The Centrepiece a duet, or by the addition of the Fool, a trio of madness.
It appears, then, that the Centrepiece of the play is occupied with the contact of two madnesses, the madness of Lear and the madness of Edgar; that of Lear gathering up into a climax trains of passion from all the three tragedies of the main plot, and that of Edgar holding a similar position to the three tragedies of the underplot. Further, these madnesses do not merely go on side by side; as they meet they mutually affect one another, and throw up each other's intensity. By the mere sight of the Bedlamite, Lear, already tottering upon the verge of insanity, is driven really and incurably mad; while in the case of Edgar, the meeting with Lear, and through Lear with Gloucester, converts the burden of feigning idiocy from a cruel stroke of unjust fate into a hardship voluntarily undergone for the sake of ministering to a father now forgiven and pitied. And so far as the general effect of the play is concerned this central Climax presents a terrible duet of madness, the wild ravings and mutual interworkings of two distinct strains of insanity, each answering and outbidding the other. The distinctness is the greater as the two are different in kind. In Lear we have the madness of passion, exaggeration of ordinary emotions; Edgar's is the madness of idiocy, as idiocy was in early ages when the cruel neglect of society added physical hardship to mental affliction. In Edgar's frenzy we trace rapid irrelevance with gleams of unexpected relevance, just sufficient to partly answer a question and go off again into wandering; a sense of ill-treatment and of being an outcast; remorse and thoughts as to close connection of sin and retribution; visions of fiends as in bodily presence; cold, hunger: these alternating with mere gibberish, and all perhaps within the compass of a few lines.
iii. iv. 51.
Who gives anything to poor Tom? whom the foul fiend hath led through fire and through flame, and through ford and whirlipool, o'er bog and quagmire; that hath laid knives under his pillow, and halters in his pew; set ratsbane by his porridge; made him proud of heart, to ride on a bay trotting-horse over four-inched bridges, to course his own shadow for a traitor. Bless thy five wits! Tom's a-cold,—O, do de, do de, do de. Bless thee from whirlwinds, star-blasting, and taking! Do poor Tom some charity, whom the foul fiend vexes: there could I have him now,—and there,—and there again, and there.
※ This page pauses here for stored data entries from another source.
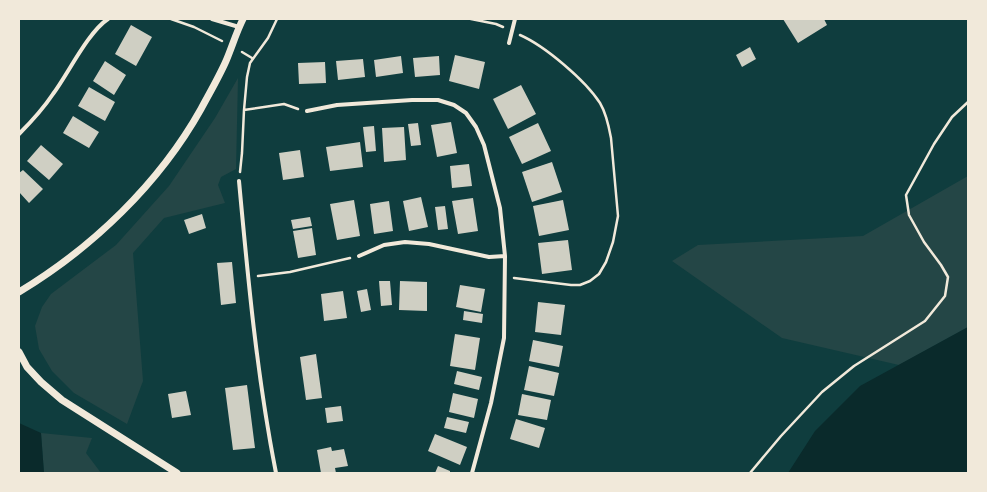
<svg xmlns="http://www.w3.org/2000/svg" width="987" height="492" font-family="Roboto,sans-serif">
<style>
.green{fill:#244646}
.water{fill:#0a2a2b}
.building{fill:#cfcfc3}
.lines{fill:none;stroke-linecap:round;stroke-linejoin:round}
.path{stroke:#f1e9da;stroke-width:2.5}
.minor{stroke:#f1e9da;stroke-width:4}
.tertiary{stroke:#f1e9da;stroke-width:7}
</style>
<rect width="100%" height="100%" fill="#0f3d3e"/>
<path class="green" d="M238 78 236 169 221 177 218 185 225 203 164 218 133 253 143 381 127 424 74 393 52 371 39 349 35 326 42 307 51 294 116 245 169 186 215 118Z
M968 176V327L899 365 782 338 672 261 698 245 863 236Z
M41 433 92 438 86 453 101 473H44Z"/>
<path class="water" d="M968 327V473H788L815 431 860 386Z
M19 423 41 433 44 473H19Z"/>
<path class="building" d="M783 19H824L827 25 798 43Z
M131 25 152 37 136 66 115 54Z
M750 47 756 59 742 67 736 55Z
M455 55 485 62 479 89 449 81Z
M401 56 403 73 376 77 374 60Z
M439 56 440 75 415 77 413 58Z
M363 59 365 77 338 80 336 61Z
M105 61 126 75 114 95 93 81Z
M325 62 326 83 299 84 298 63Z
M521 85 536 114 508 129 493 99Z
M89 87 115 102 105 121 78 106Z
M73 116 99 132 89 148 63 133Z
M451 122 457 153 437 157 431 125Z
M418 123 421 145 411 146 408 124Z
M538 123 551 151 522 164 509 137Z
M374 126 376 151 366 152 363 127Z
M404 127 406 160 384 162 382 128Z
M360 142 363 167 330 171 326 147Z
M41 145 63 164 49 180 27 161Z
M300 150 304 177 283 180 279 153Z
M552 162 562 192 532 202 522 172Z
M469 164 472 186 452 188 450 166Z
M23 170 43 189 29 203 19 192V173Z
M421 197 428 227 409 231 403 201Z
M473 198 478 231 458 234 452 201Z
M354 200 360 236 337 240 330 204Z
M563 200 569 230 539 236 533 206Z
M389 201 393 231 374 234 370 204Z
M445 206 448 229 438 230 435 207Z
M202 214 206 228 189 234 184 220Z
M310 217 312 226 293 229 291 220Z
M312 228 316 255 298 258 293 231Z
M568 240 572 270 542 274 538 243Z
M232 262 236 303 221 305 217 263Z
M379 281H390L392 305 381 306Z
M400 281 427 282V311L399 310Z
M460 285 485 289 481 312 456 307Z
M367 289 371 310 361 312 357 291Z
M343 291 347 318 324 321 321 294Z
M538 302 565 305 561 335 535 332Z
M464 311 483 314 482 323 463 320Z
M455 334 480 338 475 370 450 366Z
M533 340 563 346 559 367 529 361Z
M316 354 322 398 306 400 300 357Z
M529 366 559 373 554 396 524 390Z
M457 371 482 377 479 390 454 384Z
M247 385 255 448 233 450 225 388Z
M186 391 191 415 172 418 168 394Z
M453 393 478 399 474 418 449 412Z
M522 394 551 400 547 420 518 415Z
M341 406 343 421 327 423 325 408Z
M447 417 469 422 466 433 444 428Z
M516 419 545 428 539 448 510 439Z
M435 434 467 447 460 465 428 451Z
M331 447 332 451 344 449 348 466 335 468 336 473H321L317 450Z
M438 466 450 471V473H435Z"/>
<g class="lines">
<path class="path" d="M171 19 194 27 222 41
M471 19 496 24 503 27
M242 52 252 58
M244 110 284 104 298 109
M240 172 242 153 244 110 247 77 250 63 268 38 277 19
M258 276 290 272 350 258
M514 278 571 285H580L590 281 599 274 606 262 613 242 618 216 611 138C609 127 606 113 600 103 585 80 545 46 520 35
M750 473 781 436 822 392 854 366 925 321 945 296 948 277 941 265 924 242 909 215 906 195 934 144 952 117 968 102"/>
<path class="minor" d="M212 19 239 27
M509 43 515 19
M307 111 337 105 412 100H438L454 105 466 113 476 127 484 145 500 208 505 256 504 338 491 403 472 473
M19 134C32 121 43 109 53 94 68 74 88 32 108 19
M239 181C248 279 257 377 276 473
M359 256 384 245 405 242 429 244 489 257 505 256"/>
<path class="tertiary" d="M19 292C92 248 159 184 201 109 209 94 219 77 226 61 232 47 236 33 243 19
M19 352 27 367 41 382 62 400 177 473"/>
</g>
<rect width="987" height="492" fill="none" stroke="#f1e9da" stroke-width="40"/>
</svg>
But this is not all. When examined more closely this Centrepiece exhibits not a duet but a trio of madness; with the other two there mingles a third form of what may be called madness, the professional madness of the court fool. Institution of the court fool.This court fool or jester is an institution of considerable interest. It seems to rest upon three mediæval and ancient notions. The first is the barbarism of enjoying personal defects, illustrated in the large number of Roman names derived from bodily infirmities, Varus the bandy-legged, Balbus the stammerer, and the like; this led our ancestors to find fun in the incoherence of natural idiocy, and finally made the imitation of it a profession. A second notion underlying the institution of a jester is the connection to the ancient mind between madness and inspiration; the same Greek word entheos stands for both, and to this day the idiot of a Scotch village is believed in some way to see further than sane folk. A third idea to be kept in mind is the mediæval conception of wit. With us wit is weighed by its intrinsic worth; the old idea, appearing repeatedly in Shakespeare's scenes, was that wit was a mental game, a sort of battledore and shuttlecock, in which the jokes themselves might be indifferent since the point of the game lay in keeping it up as smartly and as long as possible. The fool, whose title and motley dress suggested the absence of ordinary sense or propriety, combines in his office all three notions: from the last he was bound to keep up the fire of badinage, even though it were with witless nonsense; from the second he was expected at times to give utterance to deep truths; and in virtue of the first he had license to make hard hits under protection of the 'folly' which all were supposed to enjoy.
He that hath a fool doth very wisely hit,
Doth very foolishly, although he smart,
Not to seem senseless of the bob.
The institution adapted to modern times in Punch.
The institution, if it has died out as a personal office attached to kings or nobles, has perhaps been preserved by the nation as a whole in a form analogous to other modern institutions: the all-embracing newspaper has absorbed this element of life, and Mr. Punch is the national jester. His figure and face are an improvement on the old motley habit; his fixed number of pages have to be filled, if not always with wit, yet with passable padding: no one dare other than enjoy the compliment of his notice, under penalty of showing that 'the cap has fitted'; and certainly Mr. Punch finds ways of conveying to statesmen criticisms to which the proprieties of parliament would be impervious. The institution of the court fool is eagerly utilised by Shakespeare, and is the source of some of his finest effects: he treats it as a sort of chronic Comedy, the function of which may be described as that of translating deep truths of human nature into the language of laughter.